Der Verfassungsgerichtshof hat mit seiner Entscheidung dem Land auferlegt, künftig mehr Geld an die Kommunen zu überweisen. Die rheinland – pfälzische FDP sieht sich in ihrer Kritik an der rot – grünen Landesregierung durch dieses Urteil bestätigt. „Das Verfassungsgericht hat damit klargemacht, dass SPD und Grüne die Kommunen systematisch unterfinanzieren“, sagte der rheinland-pfälzische FDP-Vorsitzende, Dr. Volker Wissing.

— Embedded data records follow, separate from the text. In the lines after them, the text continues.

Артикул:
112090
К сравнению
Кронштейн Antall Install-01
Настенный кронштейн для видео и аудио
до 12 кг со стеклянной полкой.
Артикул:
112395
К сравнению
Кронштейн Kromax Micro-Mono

Er warf SPD und Grünen vor, die Unterfinanzierung der Kommunen durch die Umsetzung der Hartz-IV-Reformen wesentlich mit verursacht zu haben. „SPD und Grünen haben damals den Kommunen zahlreiche Sozialaufgaben übertragen, ohne ihnen die dafür notwendigen Mittel zur Verfügung zu stellen“, so Wissing. Die rot-grüne Landesregierung fahre mit ihrer Politik „Bestellen und nichts Bezahlen“ fort, wie das Beispiel der kostenlosen Schülertransporte zeige. Während die christlich-liberale Bundesregierung die Kommunen durch die Kostenübernahme für die Grundsicherung um Milliarden entlastet habe, sei die Landesregierung nicht willens oder fähig, ihren Beitrag zur Sanierung der kommunalen Finanzen zu leisten. Die rot-grüne Landesregierung sei heute von dem rheinland-pfälzischen Verfassungsgerichtshof für ihre Anti-Kommunalpolitik kräftig abgewatscht worden, konstatierte Wissing. SPD und Grüne sollten möglichst schnell auf das Urteil reagieren und den rheinland-pfälzischen Kommunen eine solide finanzielle Basis verschaffen. „Die christlich-liberale Koalition hat im Bund ihren Beitrag zur Sanierung der Kommunalfinanzen geleistet, jetzt sind SPD und Grüne im Land in der Pflicht“, so Wissing.